Going the Distance to Stir the Heart
By John Anderson
Special to The Washington Post
August 14, 2009
Not that we needed any more evidence, but the perversity of mankind can be illustrated by what we find most romantic in our popular entertainment: Namely, thwarted romance. There's nothing that jerks a tear like two people head over heels who can't be together -- Catherine and Heathcliff because of death; Rick and Ilsa because of Hitler; Will and Grace because of . . . well, you know what we mean.
In "The Time Traveler's Wife," German director Robert Schwentke's adaptation of Audrey Niffenegger's novel (with a script by Bruce Joel Rubin of "Ghost"), the lovely Rachel McAdams returns -- not to the madcappery of what is probably her biggest movie ("Wedding Crashers") but to the genre of her most beloved movie, "The Notebook." In that film, her character is kept from the man she loves (at least temporarily) by issues of class.
In "The Time Traveler's Wife," in which she plays the title role, the issue is time: Her true love, Henry (Eric Bana), is afflicted by a "rare" (i.e. ridiculous) genetic abnormality that causes him to abruptly leave the present tense for eras unknown, returning who knows when and in what kind of shape.
It's the kind of mutant disorder that makes a committed relationship an impossibility: Tell him to take out the garbage, and he ends up in the '60s.
In a sense, "The Time Traveler's Wife" is about men who leave, which doesn't make it particularly novel. But in another sense, the difficulties of being Henry and Clare serve as a metaphor for the obstacles to love that pop up in every relationship. And just as every woman seemed to find her own mother in "The Joy Luck Club," every lover will find a commonality with "The Time Traveler's Wife." As such, it will worm its way into the hearts of anyone vulnerable to stories about ill-fated romance and star-crossed love. Most people, one would guess.

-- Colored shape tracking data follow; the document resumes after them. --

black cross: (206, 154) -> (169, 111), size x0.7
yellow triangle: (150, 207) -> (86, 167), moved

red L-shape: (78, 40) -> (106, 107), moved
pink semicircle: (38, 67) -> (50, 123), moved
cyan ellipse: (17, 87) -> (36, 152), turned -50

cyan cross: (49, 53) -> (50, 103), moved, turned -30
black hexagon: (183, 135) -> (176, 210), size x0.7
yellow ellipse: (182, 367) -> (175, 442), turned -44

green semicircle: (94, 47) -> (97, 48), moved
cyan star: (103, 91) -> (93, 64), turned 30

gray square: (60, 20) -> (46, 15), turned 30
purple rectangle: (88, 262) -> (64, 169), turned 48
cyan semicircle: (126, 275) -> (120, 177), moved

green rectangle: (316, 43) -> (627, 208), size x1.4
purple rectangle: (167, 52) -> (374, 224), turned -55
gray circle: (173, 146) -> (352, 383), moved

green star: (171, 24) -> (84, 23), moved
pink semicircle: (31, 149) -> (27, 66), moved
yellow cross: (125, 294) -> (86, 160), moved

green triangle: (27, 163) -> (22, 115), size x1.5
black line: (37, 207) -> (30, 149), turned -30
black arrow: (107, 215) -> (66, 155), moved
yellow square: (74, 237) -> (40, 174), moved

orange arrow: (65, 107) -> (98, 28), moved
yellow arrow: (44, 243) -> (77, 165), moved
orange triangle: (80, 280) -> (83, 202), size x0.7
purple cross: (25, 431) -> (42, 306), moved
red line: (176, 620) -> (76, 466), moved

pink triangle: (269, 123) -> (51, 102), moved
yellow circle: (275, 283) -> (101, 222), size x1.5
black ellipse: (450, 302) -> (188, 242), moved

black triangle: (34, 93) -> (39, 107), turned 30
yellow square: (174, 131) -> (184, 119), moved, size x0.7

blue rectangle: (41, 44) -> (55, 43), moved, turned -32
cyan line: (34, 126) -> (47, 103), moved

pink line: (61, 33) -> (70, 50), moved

What makes "The Time Traveler's Wife" work as drama, though, and certainly better than it might have, is an unhesitating emotional commitment on the part of the actors (and Schwentke). They are in total allegiance to a conceit which, had there been any semblance of doubt or ironic detachment, would have been rendered preposterous. To their credit, Bana and McAdams give it their all, regardless of plausibility, never wavering from the plot at hand and delivering in quasi-profound fashion what might have easily been a comedy.
Not that the circumstances aren't grim: When we first meet Henry, his mother is being killed in a car crash from which he has miraculously been snatched by his genetic quirk. We meet Clare (played by McAdams as a grown-up, and by the winning Brooklynn Proulx as a girl) as she is meeting a considerably older Henry after he is dropped into the shrubbery around the meadow where she lives, in need of a sympathetic ear and some pants. (Henry is swept out of his clothes and deposited naked in each time period he visits, providing many of the movie's situational giggles.) Clare falls in love with Henry, of course, but has to wait to meet him when they are both of a similar age.
And what's more romantic that the concept of waiting? Where would the history of popular love songs be without the concept of one lover saving him- or herself for the other? In that respect, "The Time Traveler's Wife" is as pure as the driven mush. And so, from a marketing perspective, it's a chick flick disguised as science fiction -- which, presumably, will mean girls can get guys to go see it.
Only time will tell, but there seems no question that tears will flow and hankies will suffer terribly. The mind may boggle at the inconsistencies and logistical impossibilities posed by all of Henry's disappearances, and tampering with the past, and his crisscrossing travels with his alternate selves. Einstein and H.G. Wells would have a few problems with this movie. Nora Ephron, probably not.
Contains sexuality, nudity and violence.